Manmohan Singh: technocrat who became India’s accidental PM

By AFP
December 27, 2024
Former Indian PM Manmohan Singh speaks during an interview in this undated image. — Reuters/File
Former Indian PM Manmohan Singh speaks during an interview in this undated image. — Reuters/File

NEW DELHI: Manmohan Singh´s father may have believed his bookworm son would one day lead India, but the understated technocrat with the trademark blue turban, who died on Thursday at the age of 92, never dreamed it would actually happen.

Singh was pitchforked into leading the world´s largest democracy in 2004 by the shock decision of Congress leader Sonia Gandhi to turn down the role after leading the party to an upset win over the ruling Hindu nationalists.

He oversaw an economic boom in Asia´s fourth-largest economy in his first term, although slowing growth in later years marred his second stint.
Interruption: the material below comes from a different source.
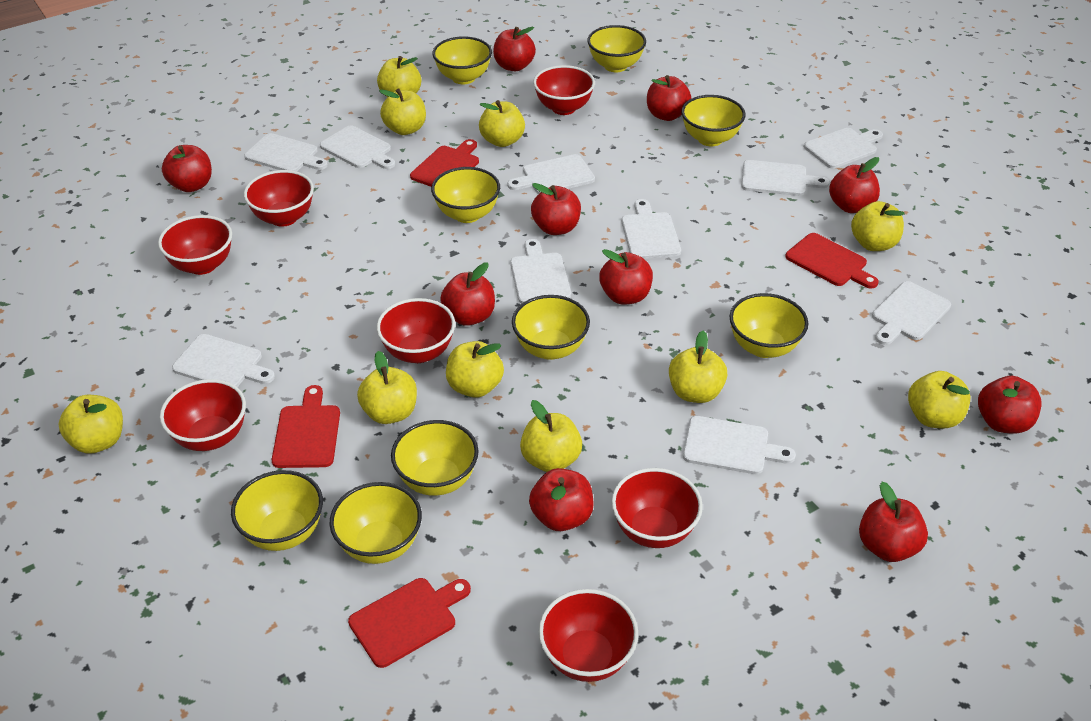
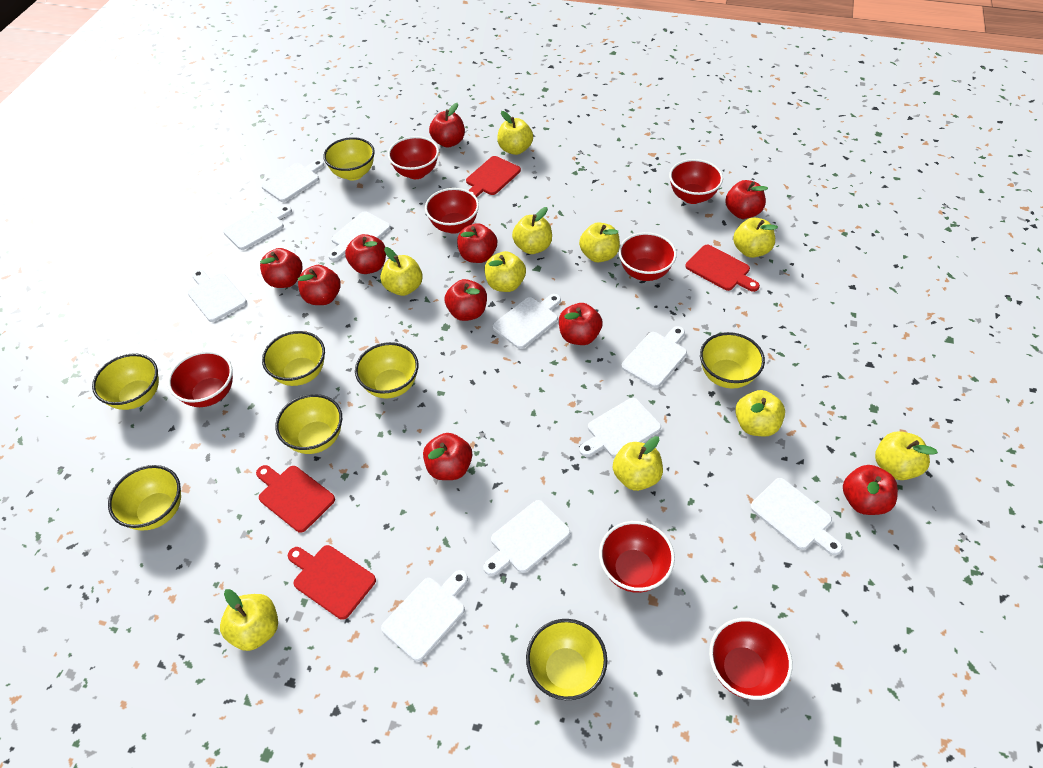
yellow bowl: 9 -> 8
Known as “Mr Clean”, Singh nonetheless saw his image tarnished during his decade-long tenure when a series of corruption cases became public.

As finance minister in the early 1990s, he was hailed at home and abroad for initiating big-bang reforms that opened India´s inward-looking economy to the world.

Known as a loyalist to the Gandhi political dynasty, Singh studied economics to find a way to eradicate poverty in the vast nation and never held elected office before becoming PM.

But he deftly managed the rough and tumble of Indian politics -- even though many said Sonia Gandhi, the Italian-born widow of the assassinated Rajiv Gandhi, was the power behind the throne.

Born in 1932 in the mud-house village of Gah in what is now Pakistan, Singh moved to the holy Sikh city of Amritsar as a teenager around the time the subcontinent was split at the end of British rule.His father was a dry-fruit seller in Amritsar, and he had nine brothers and sisters.

He was so determined to get an education he would study at night under streetlights because it was too noisy at home, his brother Surjit Singh told AFP in 2004.